## Given records

○ ○ ○ ○ ○

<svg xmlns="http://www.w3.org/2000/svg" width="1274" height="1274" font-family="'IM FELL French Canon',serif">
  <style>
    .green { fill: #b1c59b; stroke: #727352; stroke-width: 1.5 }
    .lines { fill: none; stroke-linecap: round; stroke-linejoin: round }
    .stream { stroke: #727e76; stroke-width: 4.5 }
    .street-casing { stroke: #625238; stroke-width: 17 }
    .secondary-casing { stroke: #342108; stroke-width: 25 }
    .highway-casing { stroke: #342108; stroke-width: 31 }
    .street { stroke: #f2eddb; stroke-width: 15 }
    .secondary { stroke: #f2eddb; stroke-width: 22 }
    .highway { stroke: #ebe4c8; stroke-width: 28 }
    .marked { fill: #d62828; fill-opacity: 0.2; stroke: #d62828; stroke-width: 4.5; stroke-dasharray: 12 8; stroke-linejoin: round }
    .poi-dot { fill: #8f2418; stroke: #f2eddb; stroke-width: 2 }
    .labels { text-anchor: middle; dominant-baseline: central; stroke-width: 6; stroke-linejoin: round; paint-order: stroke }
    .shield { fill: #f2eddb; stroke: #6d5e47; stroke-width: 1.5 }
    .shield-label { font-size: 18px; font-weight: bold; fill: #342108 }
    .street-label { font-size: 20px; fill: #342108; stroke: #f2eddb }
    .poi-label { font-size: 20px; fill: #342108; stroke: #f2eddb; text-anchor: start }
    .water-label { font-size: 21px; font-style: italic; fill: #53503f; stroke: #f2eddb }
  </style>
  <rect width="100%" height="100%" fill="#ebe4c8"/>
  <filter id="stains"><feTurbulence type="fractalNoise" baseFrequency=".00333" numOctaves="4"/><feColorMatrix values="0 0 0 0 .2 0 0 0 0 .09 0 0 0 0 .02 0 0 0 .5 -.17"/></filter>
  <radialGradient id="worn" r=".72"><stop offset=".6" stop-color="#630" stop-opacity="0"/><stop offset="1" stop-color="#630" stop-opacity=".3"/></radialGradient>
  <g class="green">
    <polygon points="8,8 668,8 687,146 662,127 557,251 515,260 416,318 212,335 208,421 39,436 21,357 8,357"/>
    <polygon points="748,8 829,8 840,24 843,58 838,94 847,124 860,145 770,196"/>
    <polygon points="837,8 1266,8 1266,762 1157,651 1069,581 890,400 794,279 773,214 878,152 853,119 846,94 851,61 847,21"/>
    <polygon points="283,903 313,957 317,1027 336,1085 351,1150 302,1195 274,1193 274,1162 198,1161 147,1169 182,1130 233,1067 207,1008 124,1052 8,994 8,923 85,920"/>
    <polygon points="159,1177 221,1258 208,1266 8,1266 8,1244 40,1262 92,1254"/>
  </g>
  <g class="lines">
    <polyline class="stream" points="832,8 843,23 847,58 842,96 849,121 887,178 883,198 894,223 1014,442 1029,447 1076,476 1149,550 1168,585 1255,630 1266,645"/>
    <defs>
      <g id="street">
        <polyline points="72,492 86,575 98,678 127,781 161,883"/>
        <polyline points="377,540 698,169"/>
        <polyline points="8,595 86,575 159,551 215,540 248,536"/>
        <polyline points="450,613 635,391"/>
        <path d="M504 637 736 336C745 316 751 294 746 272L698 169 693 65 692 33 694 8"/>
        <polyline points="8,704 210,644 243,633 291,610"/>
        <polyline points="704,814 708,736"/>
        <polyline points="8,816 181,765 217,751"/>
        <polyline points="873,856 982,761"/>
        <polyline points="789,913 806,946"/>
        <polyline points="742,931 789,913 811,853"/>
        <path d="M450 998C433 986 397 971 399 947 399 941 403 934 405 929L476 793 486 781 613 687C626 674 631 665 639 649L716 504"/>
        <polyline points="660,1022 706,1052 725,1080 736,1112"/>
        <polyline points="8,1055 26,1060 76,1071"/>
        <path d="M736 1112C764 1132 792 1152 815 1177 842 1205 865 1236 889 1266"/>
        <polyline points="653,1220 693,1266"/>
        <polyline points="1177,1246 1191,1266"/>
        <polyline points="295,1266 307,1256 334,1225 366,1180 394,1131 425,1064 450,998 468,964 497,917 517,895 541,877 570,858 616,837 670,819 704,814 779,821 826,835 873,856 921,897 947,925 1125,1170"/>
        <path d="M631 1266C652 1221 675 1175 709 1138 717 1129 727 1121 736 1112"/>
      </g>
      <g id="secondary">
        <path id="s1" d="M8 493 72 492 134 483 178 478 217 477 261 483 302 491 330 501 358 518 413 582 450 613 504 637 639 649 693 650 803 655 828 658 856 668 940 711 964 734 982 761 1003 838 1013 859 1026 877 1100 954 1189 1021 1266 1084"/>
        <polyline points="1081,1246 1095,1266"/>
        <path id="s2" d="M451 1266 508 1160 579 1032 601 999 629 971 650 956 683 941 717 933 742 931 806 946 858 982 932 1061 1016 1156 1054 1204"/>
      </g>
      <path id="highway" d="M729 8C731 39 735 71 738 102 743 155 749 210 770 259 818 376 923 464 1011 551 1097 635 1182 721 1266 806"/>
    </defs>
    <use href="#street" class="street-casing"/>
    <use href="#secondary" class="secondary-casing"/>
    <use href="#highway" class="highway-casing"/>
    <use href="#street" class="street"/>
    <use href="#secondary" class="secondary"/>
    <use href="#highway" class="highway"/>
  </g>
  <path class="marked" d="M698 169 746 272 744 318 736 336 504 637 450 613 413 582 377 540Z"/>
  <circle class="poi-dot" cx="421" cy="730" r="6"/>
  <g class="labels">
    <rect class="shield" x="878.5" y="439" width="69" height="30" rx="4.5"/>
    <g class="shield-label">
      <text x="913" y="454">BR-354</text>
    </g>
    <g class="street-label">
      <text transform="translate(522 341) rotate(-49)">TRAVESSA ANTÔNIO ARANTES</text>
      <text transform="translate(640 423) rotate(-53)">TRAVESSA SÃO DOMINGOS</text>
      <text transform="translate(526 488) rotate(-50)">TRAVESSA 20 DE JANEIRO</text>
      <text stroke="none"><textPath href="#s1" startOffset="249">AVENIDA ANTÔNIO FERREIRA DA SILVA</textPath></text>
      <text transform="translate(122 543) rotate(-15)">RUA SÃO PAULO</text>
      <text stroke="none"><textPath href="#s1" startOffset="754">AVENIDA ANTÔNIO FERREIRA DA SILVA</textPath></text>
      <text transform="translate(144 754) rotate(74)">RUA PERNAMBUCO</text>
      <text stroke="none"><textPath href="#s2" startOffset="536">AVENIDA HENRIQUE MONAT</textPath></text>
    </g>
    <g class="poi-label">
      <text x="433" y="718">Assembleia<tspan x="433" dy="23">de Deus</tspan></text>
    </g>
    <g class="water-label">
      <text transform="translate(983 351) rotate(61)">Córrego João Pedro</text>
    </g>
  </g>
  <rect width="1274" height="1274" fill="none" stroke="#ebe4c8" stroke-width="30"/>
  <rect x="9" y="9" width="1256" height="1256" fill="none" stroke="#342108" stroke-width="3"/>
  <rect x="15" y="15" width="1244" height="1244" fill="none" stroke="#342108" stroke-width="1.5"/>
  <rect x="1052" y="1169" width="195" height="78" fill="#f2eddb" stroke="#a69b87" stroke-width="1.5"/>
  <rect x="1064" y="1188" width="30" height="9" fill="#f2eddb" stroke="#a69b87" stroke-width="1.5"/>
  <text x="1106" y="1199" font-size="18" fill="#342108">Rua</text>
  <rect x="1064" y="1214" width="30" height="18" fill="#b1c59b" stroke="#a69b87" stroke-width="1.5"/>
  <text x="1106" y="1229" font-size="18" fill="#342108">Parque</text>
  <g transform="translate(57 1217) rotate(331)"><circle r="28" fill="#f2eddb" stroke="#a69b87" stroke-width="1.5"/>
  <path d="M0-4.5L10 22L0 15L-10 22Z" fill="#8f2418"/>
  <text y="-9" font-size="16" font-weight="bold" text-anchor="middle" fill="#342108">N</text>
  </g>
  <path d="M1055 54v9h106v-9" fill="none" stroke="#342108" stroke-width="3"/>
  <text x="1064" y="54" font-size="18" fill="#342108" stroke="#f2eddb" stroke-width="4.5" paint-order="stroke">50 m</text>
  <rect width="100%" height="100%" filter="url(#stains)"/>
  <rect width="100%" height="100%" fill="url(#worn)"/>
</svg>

○ ○ ○ ○ ○

## Prompt
Could you state how many lines in the data hold the word "AVENIDA"? Only the number should be given.

## Result of the task
3